Sure it seems complex, but we're solving insanely complex problems that didnt even remotely exist during the halcyon days of "beautiful simplicity" of the ol' Unix philosophy. That philosophy was borne out of tools to process text files. It's closest proxy in the ops world might be microservices, but if you compare the amount of labor it used to take to set up a datacenter in even something so recent at the first dotcom era, its insane what we can accomplish with a cloudformation yaml file or a terraform configuration file in a similar amount of time. The reproducability, the change management, all of it is light years better than it used to be. Every one of these 'yaml messes' all evolved out of drastically shittier shellscripts, duct tape, hope, and weekend pagers blowing up.
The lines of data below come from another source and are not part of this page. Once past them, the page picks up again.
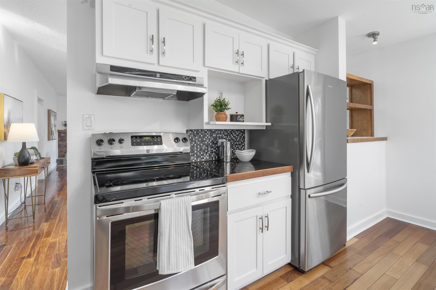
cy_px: 145
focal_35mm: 16
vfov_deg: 73.7
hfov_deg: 96.7
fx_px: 194
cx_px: 218
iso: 400
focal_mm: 16
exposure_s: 1/13
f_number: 11
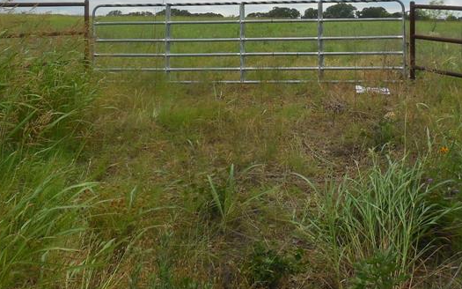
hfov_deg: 32.9
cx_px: 254
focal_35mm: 62
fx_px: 781
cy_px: -4
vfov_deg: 20.3
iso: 125
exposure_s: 1/1600
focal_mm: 5.3
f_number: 3.2
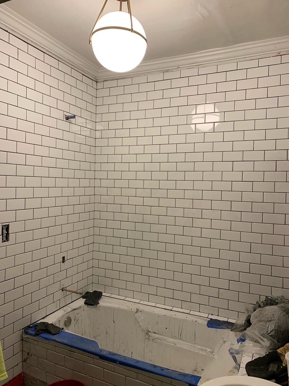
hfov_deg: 53.1
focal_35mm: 26
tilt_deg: -1.5
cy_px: 193
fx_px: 289
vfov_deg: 67.3
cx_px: 144
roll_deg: -1.5
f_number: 1.8
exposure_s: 1/60
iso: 80
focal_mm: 4.25
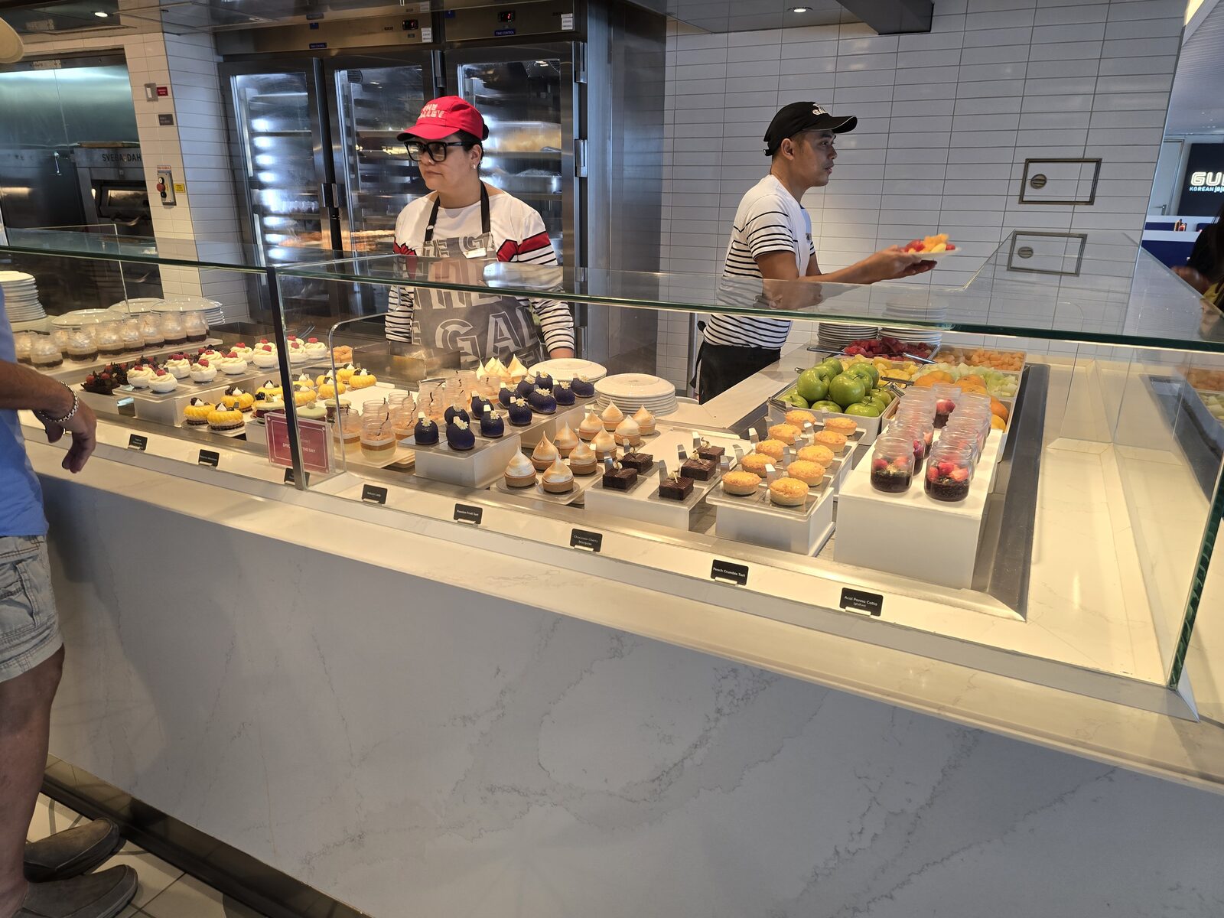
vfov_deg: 58.9
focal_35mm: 23
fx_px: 813
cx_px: 612
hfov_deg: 73.9
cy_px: 459
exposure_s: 1/61
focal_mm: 6.3
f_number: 1.7
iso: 64
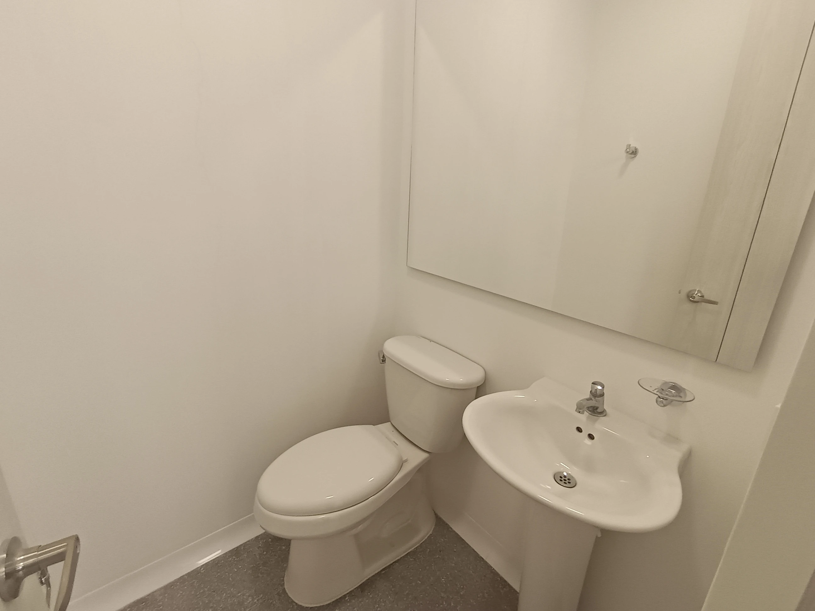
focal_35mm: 17
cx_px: 408
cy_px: 306
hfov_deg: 91.0
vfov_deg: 74.7
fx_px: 400
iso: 194
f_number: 2.2
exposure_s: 1/50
It might seem complex, and obtuse, but its turtles all the way down, and everything all the way back to to the original von Neumann architecture could definitely be looked at again and redesigned, but otoh, we're still doing weird shit like dividing our day into 24 hours and 60 minutes and 60 seconds for no other reason than 'its always been that way' and if we had a chance to actually design a sensible time system we could eliminate a lot of the complexity that has piled up on top of that system.
But yeah, no way would I ever want to go back to the way things were before all these layers existed.
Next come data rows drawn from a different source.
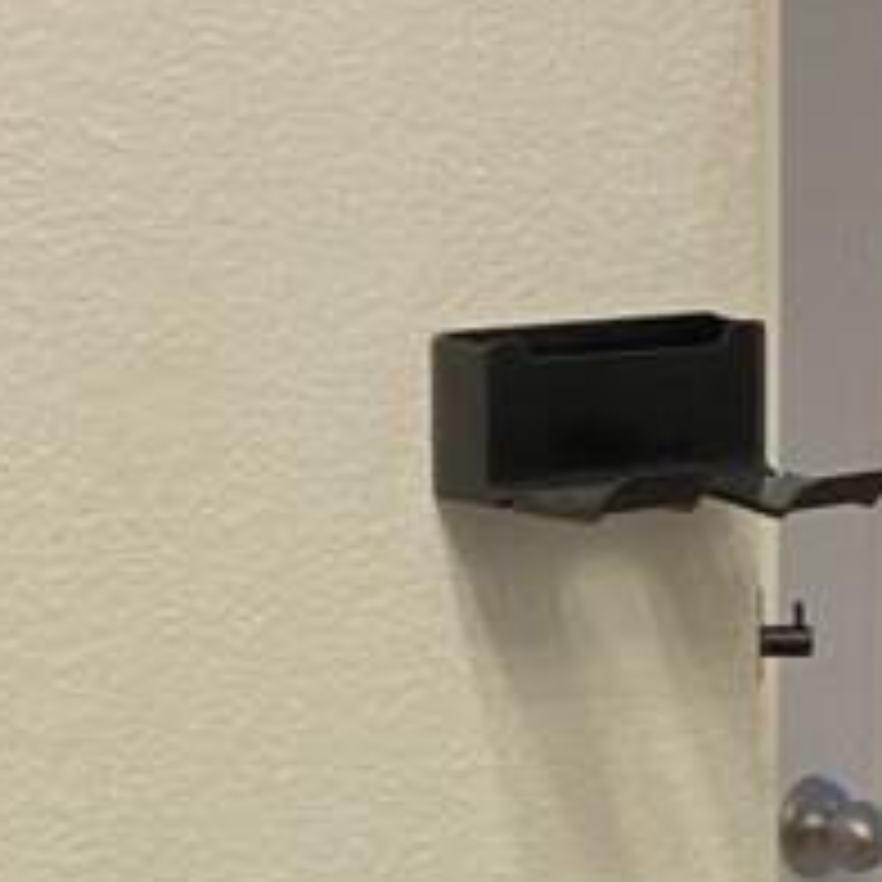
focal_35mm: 188
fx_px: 5419
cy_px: 1701
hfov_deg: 9.2
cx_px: 945
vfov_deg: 8.8
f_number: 1.8
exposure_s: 1/120
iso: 100
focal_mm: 4.25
There were just as many tools that existed during those "halcyon" days that didn't adhere to the UNIX philosophy. They just didn't tend to survive.
The one thing that hasn't changed is commercial (& ego) pressure to make the "one tool to rule them all", which has been pretty much immutable throughout the years, while on the other hand there is the reality of trying to string all of these things together.
Small, self contained tools with good APIs have persisted and will stand the test of time while the monoliths always die eventually (maybe with the exception of excel, which has really managed to cling on).
I don't think kubernetes or docker really have a bright future because they both have an ambition to be "the one tool to rule them all" and they simply can't.
It might seem complex, and obtuse, but its turtles all the way down, and everything all the way back to to the original von Neumann architecture could definitely be looked at again and redesigned, but otoh, we're still doing weird shit like dividing our day into 24 hours and 60 minutes and 60 seconds for no other reason than 'its always been that way' and if we had a chance to actually design a sensible time system we could eliminate a lot of the complexity that has piled up on top of that system.
But yeah, no way would I ever want to go back to the way things were before all these layers existed.